Mesele varıp devlet içindeki güç odaklarından kimlerin kaybettiği, kimlerin güç kazandığı noktasında kilitlenip kalmış durumda.

Yok efendim, gizliden gizliye süren bu mücadeleyi Süleyman Soylu ve ekibi kazanmış, Berat Albayrak ve Sabah gurubu galip çıkmış bu işten. Bu arada Andımız meselesinden dolayı Bekir Bozdağ’ın yeniden Adalet bakanlığına gelmesine Bahçeli ne dermiş, ittifak zedelenir miymiş...

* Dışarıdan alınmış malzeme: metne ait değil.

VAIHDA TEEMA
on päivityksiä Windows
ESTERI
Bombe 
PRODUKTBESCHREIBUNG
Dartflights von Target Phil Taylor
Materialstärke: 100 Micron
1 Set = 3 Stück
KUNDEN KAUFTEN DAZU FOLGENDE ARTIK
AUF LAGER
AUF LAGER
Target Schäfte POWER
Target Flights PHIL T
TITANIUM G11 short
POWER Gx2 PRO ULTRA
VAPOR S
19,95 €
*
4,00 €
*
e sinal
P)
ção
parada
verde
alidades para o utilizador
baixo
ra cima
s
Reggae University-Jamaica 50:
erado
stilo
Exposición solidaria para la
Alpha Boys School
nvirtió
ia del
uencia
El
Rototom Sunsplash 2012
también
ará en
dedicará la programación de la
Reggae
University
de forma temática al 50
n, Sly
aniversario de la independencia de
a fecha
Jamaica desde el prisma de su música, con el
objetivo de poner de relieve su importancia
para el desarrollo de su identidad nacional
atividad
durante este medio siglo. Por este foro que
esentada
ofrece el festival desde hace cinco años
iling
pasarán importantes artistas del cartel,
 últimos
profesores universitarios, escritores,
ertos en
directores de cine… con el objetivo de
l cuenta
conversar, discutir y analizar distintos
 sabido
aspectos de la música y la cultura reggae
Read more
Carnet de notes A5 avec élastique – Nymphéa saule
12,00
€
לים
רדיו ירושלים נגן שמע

Allah aşkına, Abdülhamit Gül’ün gitmesi ve Bekir Bozdağ’ın gelmesiyle “Hah, işte şimdi göreceksiniz adalet neymiş, nasıl işlermiş, müjdeler olsun mazlumlar, gözünüz aydın!” diyen birilerini, duydunuz mu hiç?

En azından görevi bırakan (veya bıraktırılan)Abdülhamit Gül orada kaldığında bu anlamda azıcık da olsa ümit besleyenler vardı.

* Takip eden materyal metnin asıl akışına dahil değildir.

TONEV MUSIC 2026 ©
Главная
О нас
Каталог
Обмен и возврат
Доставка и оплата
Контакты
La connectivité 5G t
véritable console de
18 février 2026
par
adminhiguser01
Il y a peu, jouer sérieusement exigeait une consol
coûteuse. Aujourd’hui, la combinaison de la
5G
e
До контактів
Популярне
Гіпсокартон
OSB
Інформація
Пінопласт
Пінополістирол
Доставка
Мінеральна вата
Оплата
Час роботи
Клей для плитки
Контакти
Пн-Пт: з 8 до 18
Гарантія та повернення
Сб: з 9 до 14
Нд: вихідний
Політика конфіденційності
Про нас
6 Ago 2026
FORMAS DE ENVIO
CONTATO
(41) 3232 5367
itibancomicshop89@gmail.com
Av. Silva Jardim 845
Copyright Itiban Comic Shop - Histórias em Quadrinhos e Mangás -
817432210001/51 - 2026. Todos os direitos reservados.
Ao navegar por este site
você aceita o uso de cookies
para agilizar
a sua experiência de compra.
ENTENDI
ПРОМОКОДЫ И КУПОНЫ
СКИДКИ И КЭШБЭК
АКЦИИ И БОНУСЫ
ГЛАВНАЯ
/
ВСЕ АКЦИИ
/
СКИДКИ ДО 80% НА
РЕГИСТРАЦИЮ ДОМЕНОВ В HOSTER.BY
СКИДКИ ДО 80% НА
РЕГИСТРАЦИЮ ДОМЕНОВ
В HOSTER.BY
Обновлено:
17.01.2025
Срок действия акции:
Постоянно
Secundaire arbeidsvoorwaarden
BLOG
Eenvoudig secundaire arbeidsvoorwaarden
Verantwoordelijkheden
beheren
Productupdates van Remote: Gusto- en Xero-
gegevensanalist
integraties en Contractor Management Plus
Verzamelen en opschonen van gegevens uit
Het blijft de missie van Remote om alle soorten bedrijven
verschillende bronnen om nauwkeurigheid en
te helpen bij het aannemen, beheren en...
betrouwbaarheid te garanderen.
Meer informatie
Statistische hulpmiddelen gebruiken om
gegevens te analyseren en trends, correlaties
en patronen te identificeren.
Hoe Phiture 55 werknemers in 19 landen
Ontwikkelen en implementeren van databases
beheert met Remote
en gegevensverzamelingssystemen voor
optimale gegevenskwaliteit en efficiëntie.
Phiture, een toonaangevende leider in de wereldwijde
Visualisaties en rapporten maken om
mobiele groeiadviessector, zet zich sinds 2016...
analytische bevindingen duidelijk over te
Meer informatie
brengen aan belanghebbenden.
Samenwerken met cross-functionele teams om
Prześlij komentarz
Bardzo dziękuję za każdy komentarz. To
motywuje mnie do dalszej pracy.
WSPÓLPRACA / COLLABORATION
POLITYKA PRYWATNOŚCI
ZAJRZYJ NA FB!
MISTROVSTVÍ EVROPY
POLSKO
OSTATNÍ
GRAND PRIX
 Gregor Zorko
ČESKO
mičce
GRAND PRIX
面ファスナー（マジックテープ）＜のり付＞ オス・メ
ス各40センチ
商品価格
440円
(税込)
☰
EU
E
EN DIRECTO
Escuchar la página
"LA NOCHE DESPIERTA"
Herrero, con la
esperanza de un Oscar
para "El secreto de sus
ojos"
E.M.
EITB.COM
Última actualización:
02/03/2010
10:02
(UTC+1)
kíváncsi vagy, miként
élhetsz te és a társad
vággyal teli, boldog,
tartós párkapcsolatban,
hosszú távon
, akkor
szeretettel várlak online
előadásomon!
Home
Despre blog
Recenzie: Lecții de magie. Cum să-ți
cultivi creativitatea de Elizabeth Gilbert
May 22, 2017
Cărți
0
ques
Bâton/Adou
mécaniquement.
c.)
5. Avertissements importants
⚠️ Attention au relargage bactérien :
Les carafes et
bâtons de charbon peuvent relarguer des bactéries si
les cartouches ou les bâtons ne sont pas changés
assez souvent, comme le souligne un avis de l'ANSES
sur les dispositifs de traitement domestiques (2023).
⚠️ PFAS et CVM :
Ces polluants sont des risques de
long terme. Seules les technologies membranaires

Kim ne düşünürse düşünsün, ister dile getirilsin veya getirilmesin, Türkiye’nin adaletten daha önemli bir meselesi yoktur. Hiç bir problem adaletten daha öncelikli değildir. Ne İstanbul’un karı ne doların yükselişi ne enflasyon ne etrafımızdaki savaş tamtamları ne de yaklaşmakta olan seçimler.

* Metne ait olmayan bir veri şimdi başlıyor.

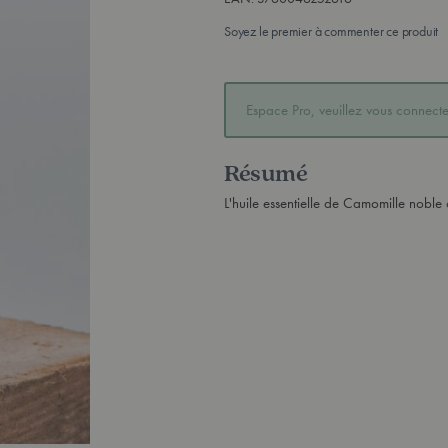
Soyez le premier à commenter ce produit
Espace Pro, veuillez vous connecter
Résumé
L'huile essentielle de Camomille noble 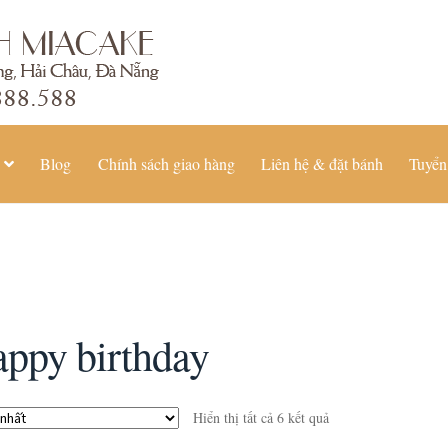
Blog
Chính sách giao hàng
Liên hệ & đặt bánh
Tuyển
appy birthday
Hiển thị tất cả 6 kết quả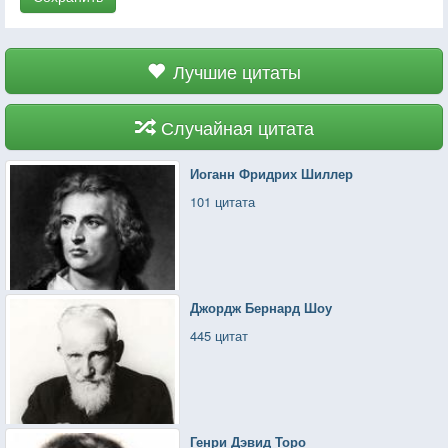
Лучшие цитаты
Случайная цитата
Иоганн Фридрих Шиллер
101 цитата
Джордж Бернард Шоу
445 цитат
Генри Дэвид Торо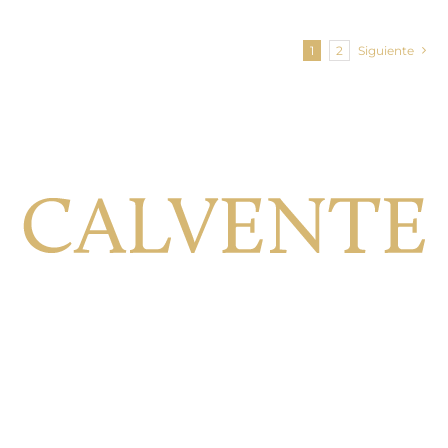
1
2
Siguiente
Calle Viñilla, 8, 18699 Jete Granada, España
+34 958 64 41 79
ventas@bodegascalvente.com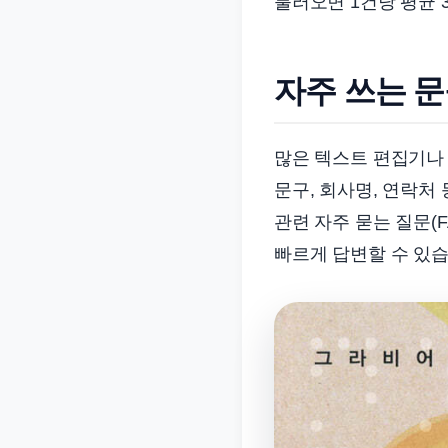
불러오면 1건당 평균 
자주 쓰는 문
많은 텍스트 편집기나
문구, 회사명, 연락처
관련 자주 묻는 질문(
빠르게 답변할 수 있습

Biliyoruz, Türkiye’de adaleti yerine getirecek olan elbette tek başına adalet bakanları değildir. Hele hele gelip gitmeleri bir kişinin iki dudağı arasındaysa.

Ama yine de işe oradan başlanacak, adalet bakanları bu anlamda bir ümit olacak, bir yol açacak.

Adalet denilince akla ilk gelecek olan şey, insanımızın korunması, özellikle insanımızın devlete karşı, rejime karşı korunması, haklarına sahip çıkılmasıdır.

Söz konusu bu değişiklikle var mı ümitlenen birileri?

Fakat Bekir Bozdağ’ın adalet bakanı olmasıyla birlikte rejime bir halel gelecek diye korkup endişe edenler artık iyice müsterih olabilir, rahat nefes alabilirler.